Face à l’inaction, l’autogestion

Le confinement a un impact particulier sur les femmes : la Red dénonce notamment l’insécurité de l’emploi, la charge excessive du travail domestique et les violences dans les foyers. Le Ministère de la Femme et de l’Équité de Genre (Ministerio de la Mujer y de la Equidad de Género) a annoncé en mars une augmentation de 250% des féminicides et une augmentation de plus de 70% d’appels au numéro vert pour les femmes victimes de violences.

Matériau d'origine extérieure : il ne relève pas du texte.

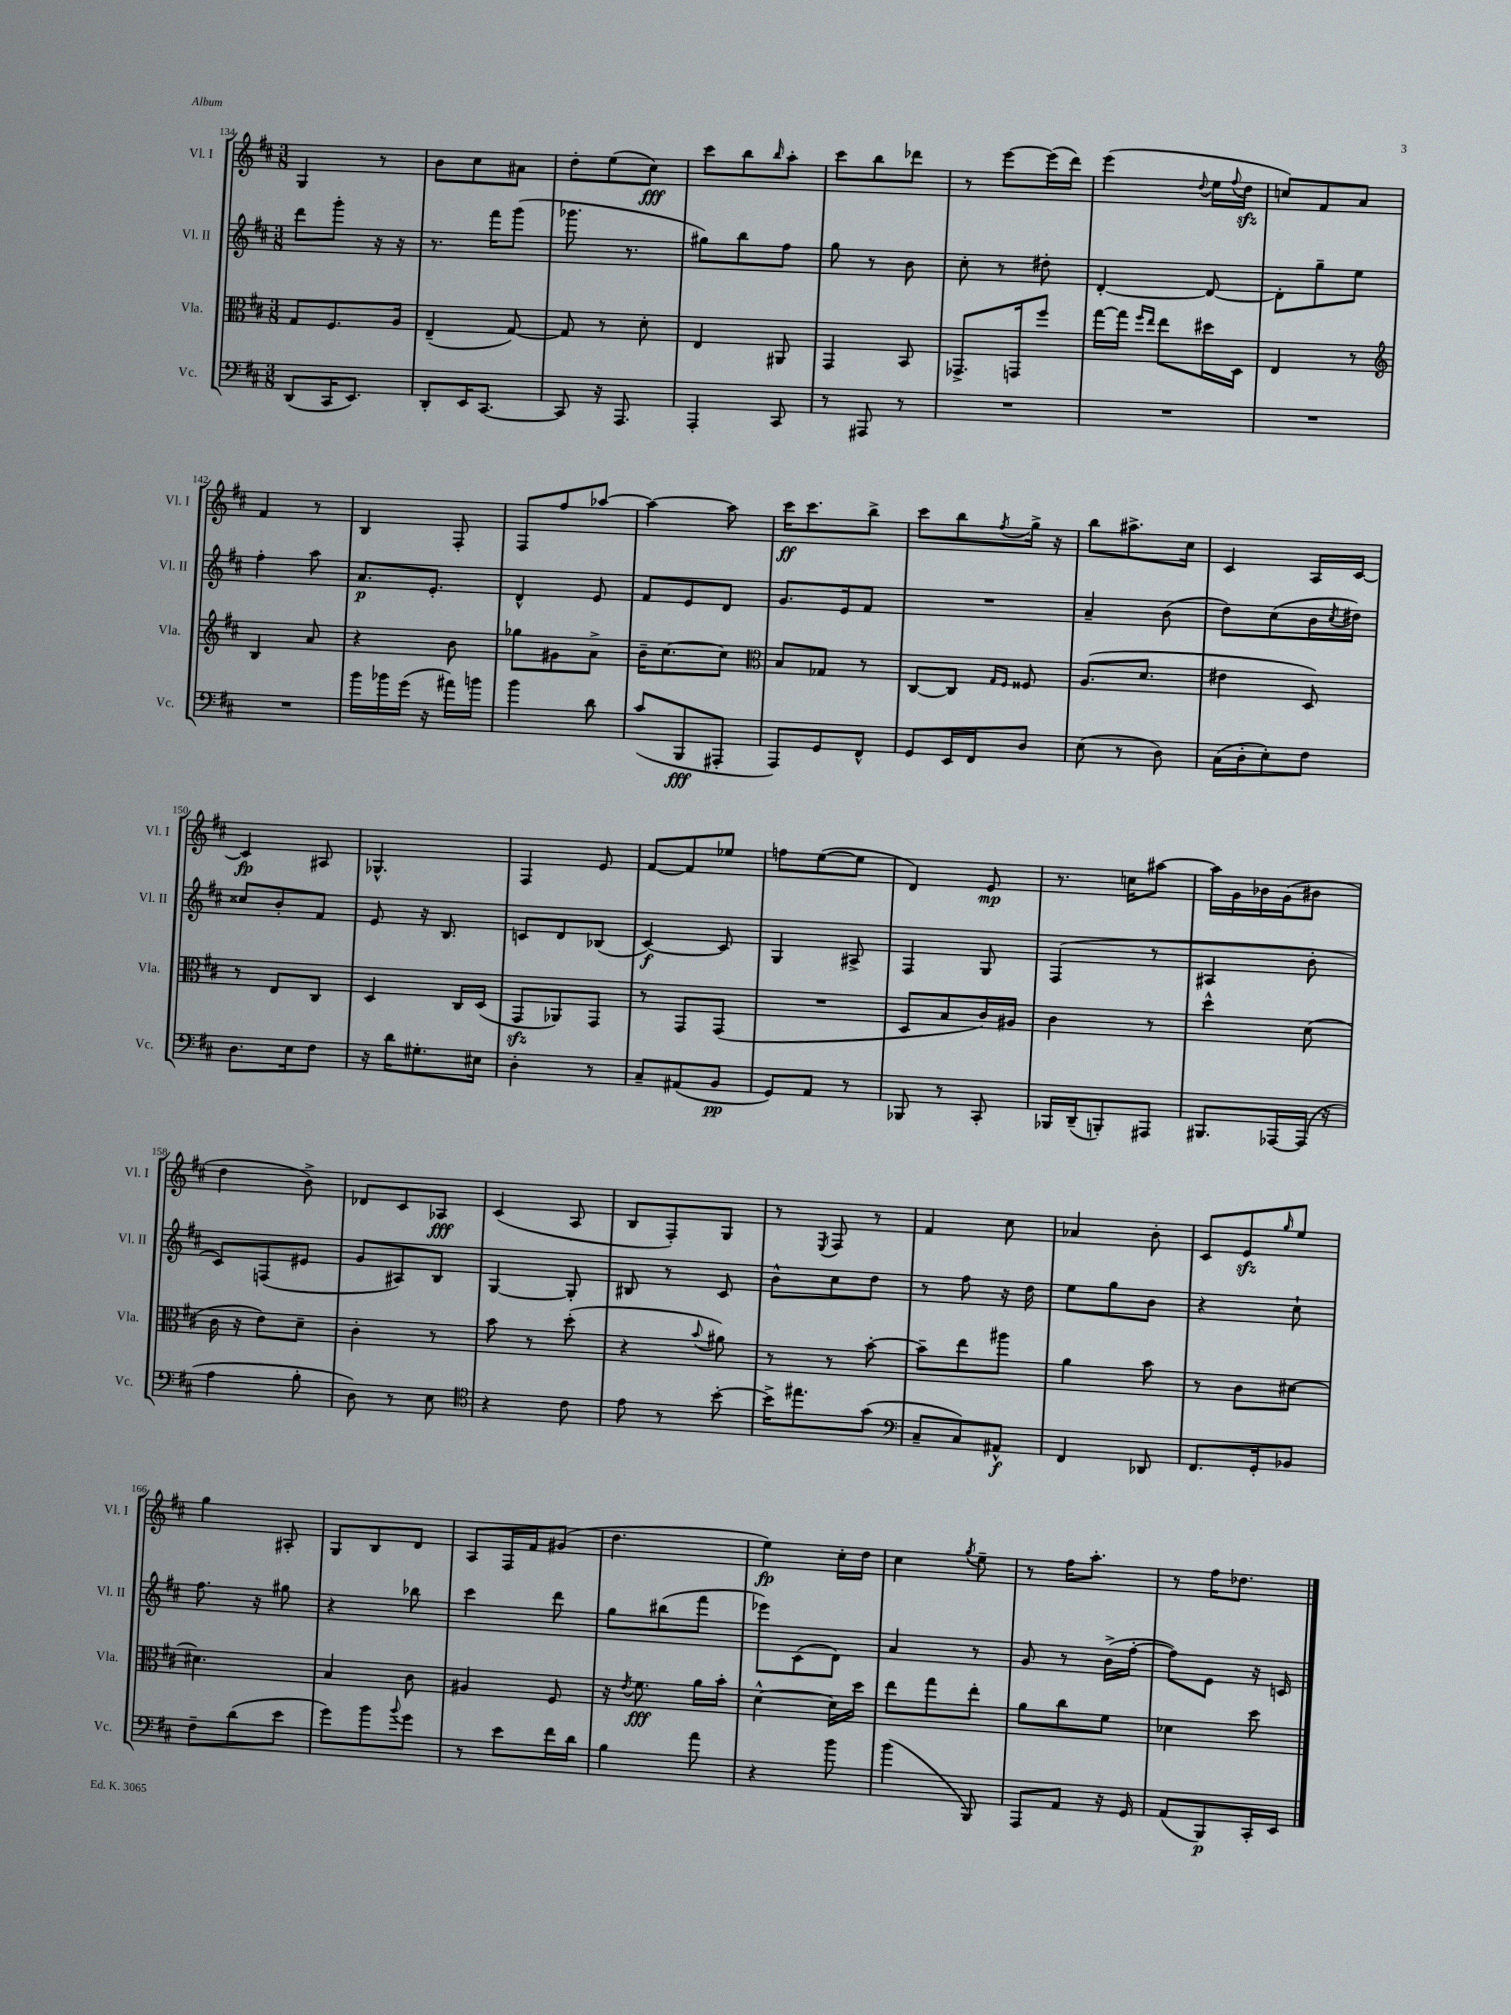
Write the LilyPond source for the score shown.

Les réponses gouvernementales face à l’augmentation des violences s’avèrent insuffisantes car leur compréhension est réduite à la violence intrafamialiale et conjugale. La Red déplore le manque de volonté politique dans la prévention des violences faites aux femmes et dans la prise en considération de celles-ci comme un problème structurel issu d’un système capitaliste, patriarcal et colonial.

Face à tant d’inaction, la Red ne veut plus frapper aux portes du gouvernement et a opté pour l’autogestion. Conjointement avec les organisations territoriales, syndicales, communautaires et de quartier, elle a créé le premier réseau capable de fournir de la nourriture, des médicaments, des produits d’hygiène et des soins et de l’assistance aux femmes en situations de violence.

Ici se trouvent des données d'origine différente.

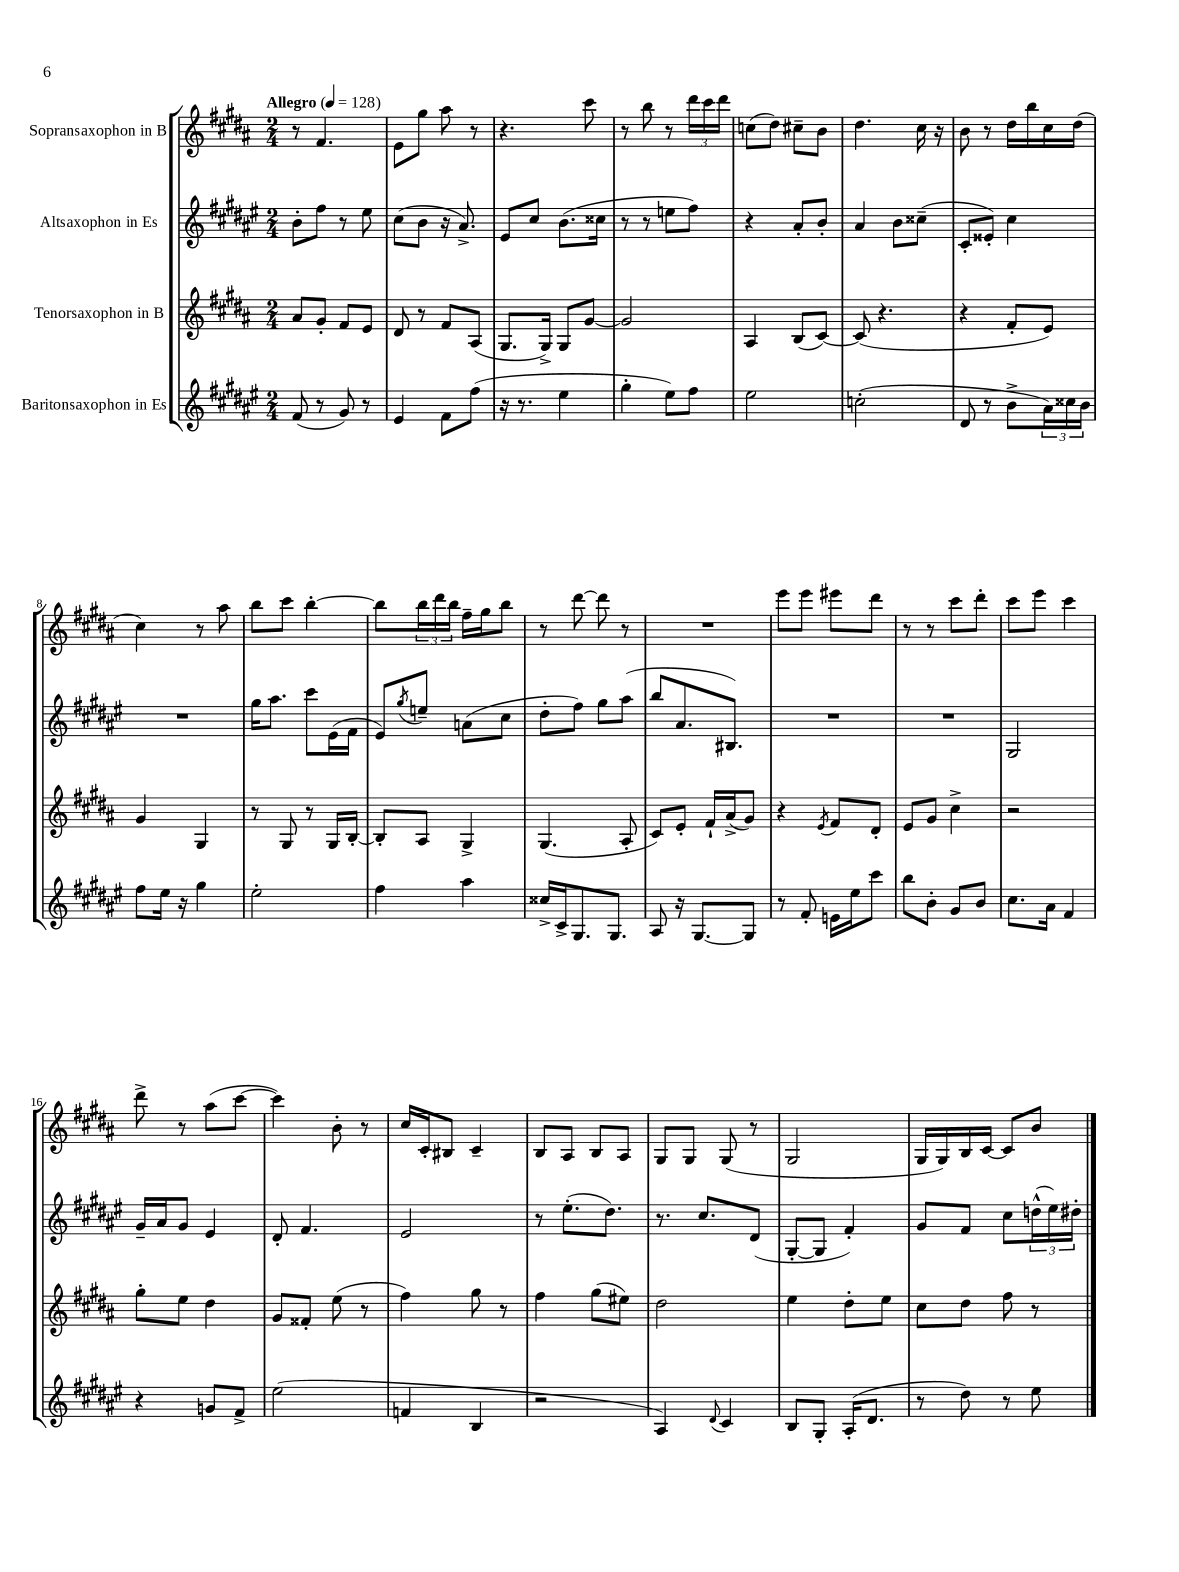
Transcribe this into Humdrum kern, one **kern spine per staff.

**kern	**kern	**kern	**kern
*staff4	*staff3	*staff2	*staff1
*clefG2	*clefG2	*clefG2	*clefG2
*k[f#c#g#d#a#e#]	*k[f#c#g#d#a#]	*k[f#c#g#d#a#e#]	*k[f#c#g#d#a#]
*M2/4	*M2/4	*M2/4	*M2/4
*MM128	*MM128	*MM128	*MM128
(8f#	8a#	8b'	8r
8r	8g#'	8ff#	4.f#
8g#)	8f#	8r	.
8r	8e	8ee#	.
=	=	=	=
4e#	8d#	(8cc#	8e
.	8r	8b	8gg#
8f#	8f#	16r	8aa#
.	.	8.a#^)	.
(8ff#	(8A#	.	8r
=	=	=	=
16r	8.G#	8e#	4.r
8.r	.	.	.
.	.	8cc#	.
.	16G#^)	.	.
4ee#	8G#	(8.b	.
.	[8g#	.	8ccc#
.	.	16cc##	.
=	=	=	=
4gg#'	2g#]	8r	8r
.	.	8r	8bb
8ee#)	.	8ee	8r
8ff#	.	8ff#)	24ddd#
.	.	.	24ccc#
.	.	.	24ddd#
=	=	=	=
2ee#	4A#	4r	(8cc
.	.	.	8dd#)
.	(8B	8a#'	8cc#~
.	[8c#)	8b'	8b
=	=	=	=
(2cc'	(8c#]	4a#	4.dd#
.	4.r	.	.
.	.	8b	.
.	.	(8cc##~	16cc#
.	.	.	16r
=	=	=	=
8d#	4r	8c#'	8b
8r	.	8e##')	8r
8b^	8f#'	4cc#	16dd#
.	.	.	16bb
24a#)	8e)	.	16cc#
24cc##	.	.	.
.	.	.	(16dd#
24b	.	.	.
=	=	=	=
8ff#	4g#	2r	4cc#)
16ee#	.	.	.
16r	.	.	.
4gg#	4G#	.	8r
.	.	.	8aa#
=	=	=	=
2ee#'	8r	16gg#	8bb
.	.	8.aa#	.
.	8G#	.	8ccc#
.	8r	8ccc#	[4bb'
.	16G#	(16e#	.
.	[16B'	16f#	.
=	=	=	=
4ff#	8B']	8e#)	8bb]
.	.	8qgg#	.
.	8A#	8ee~	24bb
.	.	.	24ddd#
.	.	.	24bb
4aa#	4G#^	(8a	16ff#~
.	.	.	16gg#
.	.	8cc#	8bb
=	=	=	=
16cc##^	(4.G#	8dd#'	8r
16c#^	.	.	.
8.G#	.	8ff#)	[8ddd#
.	.	8gg#	8ddd#]
8.G#	.	.	.
.	8A#'	(8aa#	8r
=	=	=	=
8A#	8c#)	8bb	2r
16r	8e'	8.a#	.
[8.G#	.	.	.
.	16f#`	.	.
.	(16a#^	8.B#)	.
8G#]	8g#)	.	.
=	=	=	=
8r	4r	2r	8eee
8f#'	.	.	8eee
.	8qe	.	.
16e	8f#	.	8eee#
16ee#	.	.	.
8ccc#	8d#'	.	8ddd#
=	=	=	=
8bb	8e	2r	8r
8b'	8g#	.	8r
8g#	4cc#^	.	8ccc#
8b	.	.	8ddd#'
=	=	=	=
8.cc#	2r	2G#	8ccc#
.	.	.	8eee
16a#	.	.	.
4f#	.	.	4ccc#
=	=	=	=
4r	8gg#'	16g#~	8ddd#^
.	.	16a#	.
.	8ee	8g#	8r
8g	4dd#	4e#	(8aa#
8f#^	.	.	[8ccc#
=	=	=	=
(2ee#	8g#	8d#'	4ccc#])
.	8f##'	4.f#	.
.	(8ee	.	8b'
.	8r	.	8r
=	=	=	=
4f	4ff#)	2e#	16cc#
.	.	.	16c#'
.	.	.	8B#
4B	8gg#	.	4c#~
.	8r	.	.
=	=	=	=
2r	4ff#	8r	8B
.	.	(8.ee#'	8A#
.	(8gg#	.	8B
.	.	8.dd#)	.
.	8ee#)	.	8A#
=	=	=	=
4A#)	2dd#	8.r	8G#
.	.	.	8G#
.	.	8.cc#	.
8qqd#	.	.	.
4c#	.	.	(8G#
.	.	(8d#	8r
=	=	=	=
8B	4ee	[8G#'	2G#
8G#'	.	8G#]	.
(16A#'	8dd#'	4f#')	.
8.d#	.	.	.
.	8ee	.	.
=	=	=	=
8r	8cc#	8g#	16G#
.	.	.	16G#)
8dd#)	8dd#	8f#	16B
.	.	.	[16c#
8r	8ff#	8cc#	8c#]
8ee#	8r	(24dd^^	8b
.	.	24ee#)	.
.	.	24dd#'	.
==	==	==	==
*-	*-	*-	*-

[1] La Red chilena contra la violencia hacia las mujeres est une coupole d’associations qui,  depuis 30 ans, réunit des collectifs, mouvements, associations et ong’s qui luttent pour l’éradication des violences faites aux femmes. En 2007, la Red est reconnue au niveau international avec sa campagne ‘el macho mata’ (le macho tue).

[2] Collectif de femmes qui existe depuis 2018 et qui traduit des thèses des auteures chiliennes en performances.